BOGOTÁ, Colombia – Colombian senator and 2026 presidential hopeful Miguel Uribe has died, two months after being critically wounded in a targeted attack during a campaign rally in the capital.
Uribe, 39, was shot three times — twice in the head and once in the leg — on June 7 while addressing supporters in a middle-class Bogotá neighbourhood.
His death was confirmed on Saturday by his wife, María Claudia Tarazona, who described him as “the love of my life” and “the best father” to their children.
The Santa Fe clinic, where Uribe had been receiving treatment, said he succumbed to complications from a bleed to his central nervous system despite multiple surgeries since the attack.
Police arrested a 15-year-old boy moments after the shooting as he tried to flee. The teenager, charged with attempted murder, has pleaded not guilty.
Several others have been detained on suspicion of aiding the gunman.
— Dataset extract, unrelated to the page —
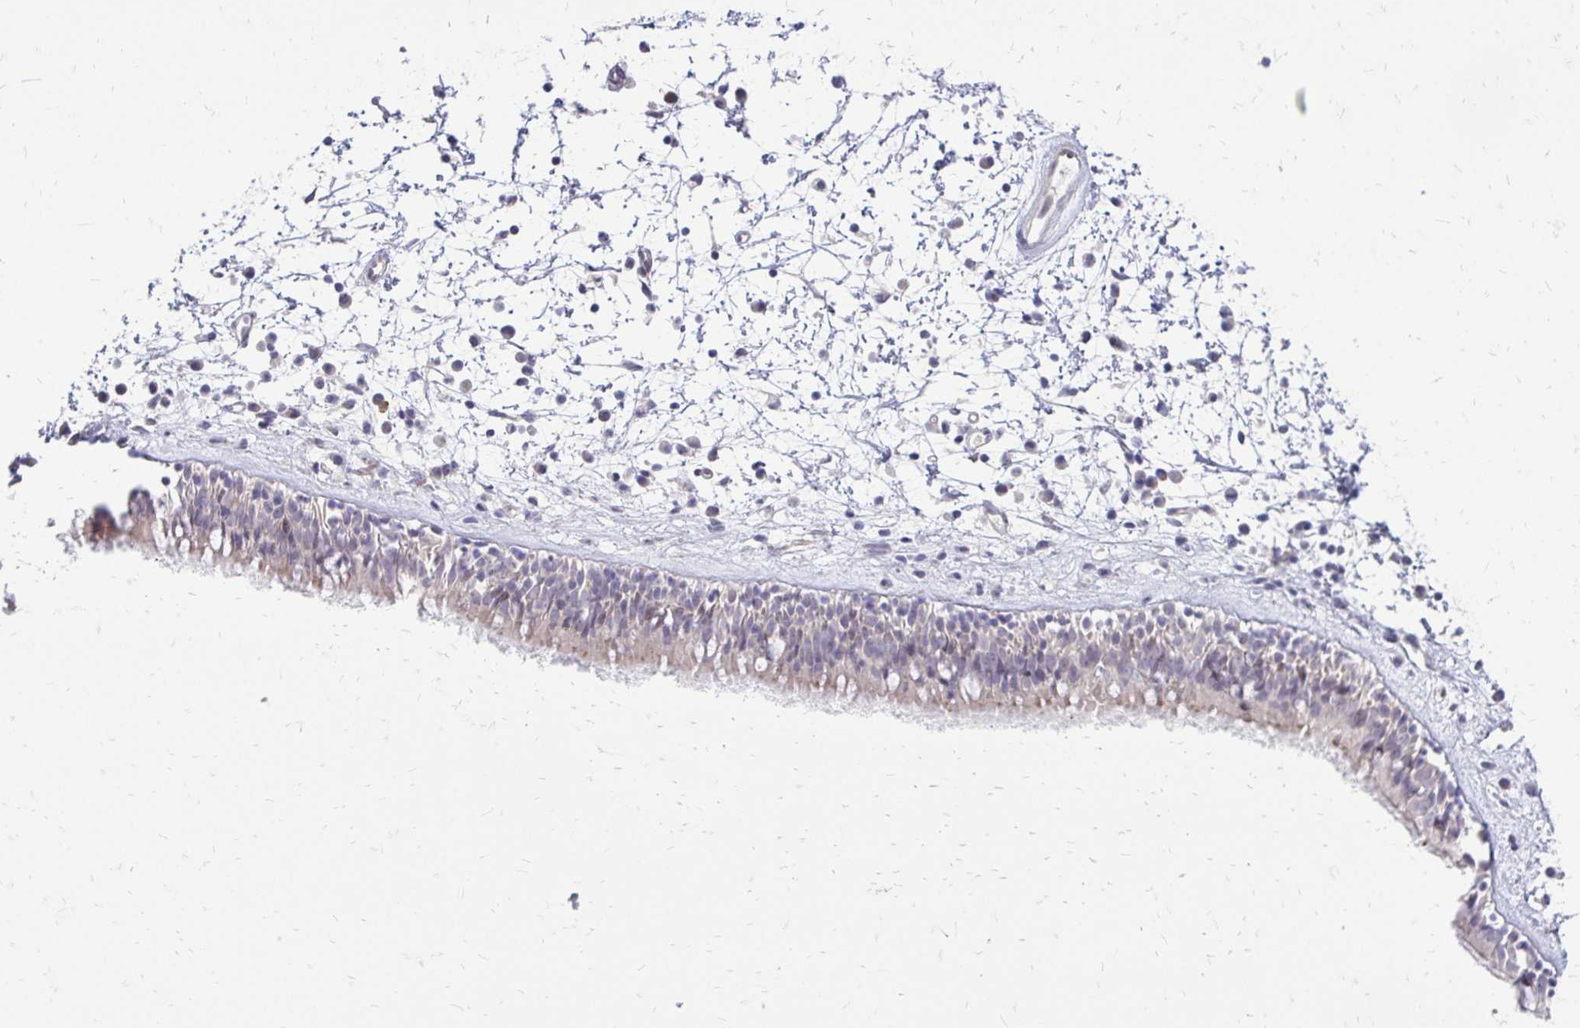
{"staining": {"intensity": "weak", "quantity": "25%-75%", "location": "cytoplasmic/membranous"}, "tissue": "nasopharynx", "cell_type": "Respiratory epithelial cells", "image_type": "normal", "snomed": [{"axis": "morphology", "description": "Normal tissue, NOS"}, {"axis": "topography", "description": "Nasopharynx"}], "caption": "Nasopharynx stained for a protein (brown) reveals weak cytoplasmic/membranous positive expression in about 25%-75% of respiratory epithelial cells.", "gene": "PPDPFL", "patient": {"sex": "male", "age": 24}}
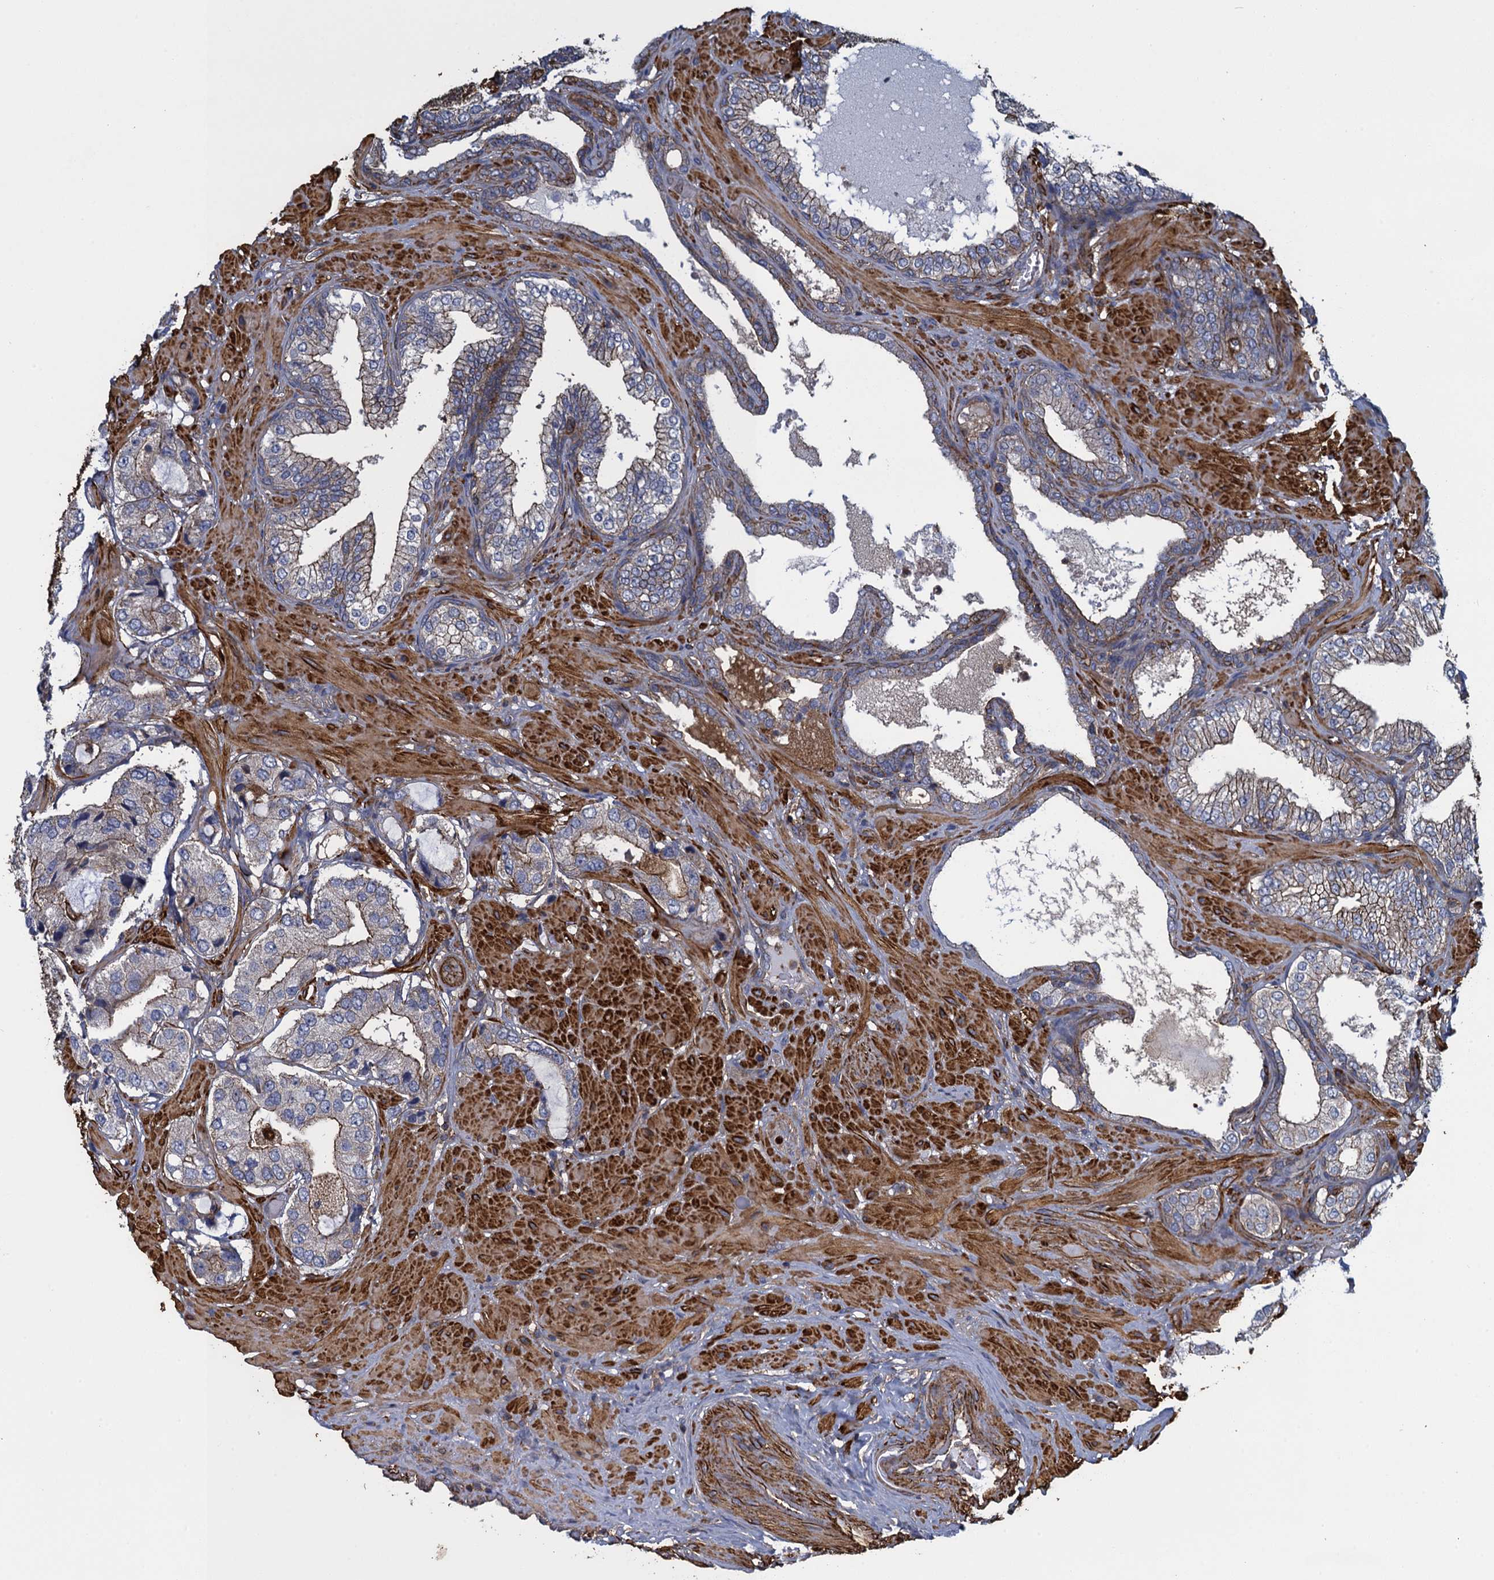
{"staining": {"intensity": "moderate", "quantity": "<25%", "location": "cytoplasmic/membranous"}, "tissue": "prostate cancer", "cell_type": "Tumor cells", "image_type": "cancer", "snomed": [{"axis": "morphology", "description": "Adenocarcinoma, High grade"}, {"axis": "topography", "description": "Prostate"}], "caption": "Moderate cytoplasmic/membranous staining for a protein is appreciated in approximately <25% of tumor cells of prostate cancer (adenocarcinoma (high-grade)) using immunohistochemistry (IHC).", "gene": "PROSER2", "patient": {"sex": "male", "age": 59}}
Authorities have yet to establish a motive.
Uribe had served in the Senate since 2022 and was vying for his party’s presidential nomination for the 2026 election.
His political ambitions were shaped by personal tragedy — his mother, journalist Diana Turbay, was kidnapped in 1990 by the notorious criminal alliance Los Extraditables and killed during a botched rescue attempt five months later.
The brazen daylight shooting has revived memories of Colombia’s violent political past in the 1980s and 90s, when several presidential candidates and prominent public figures were assassinated amid drug cartel wars.
In the weeks following the attack, thousands of Colombians held vigils and rallies praying for Uribe’s recovery, underscoring the deep shock and anxiety over the country’s political security climate.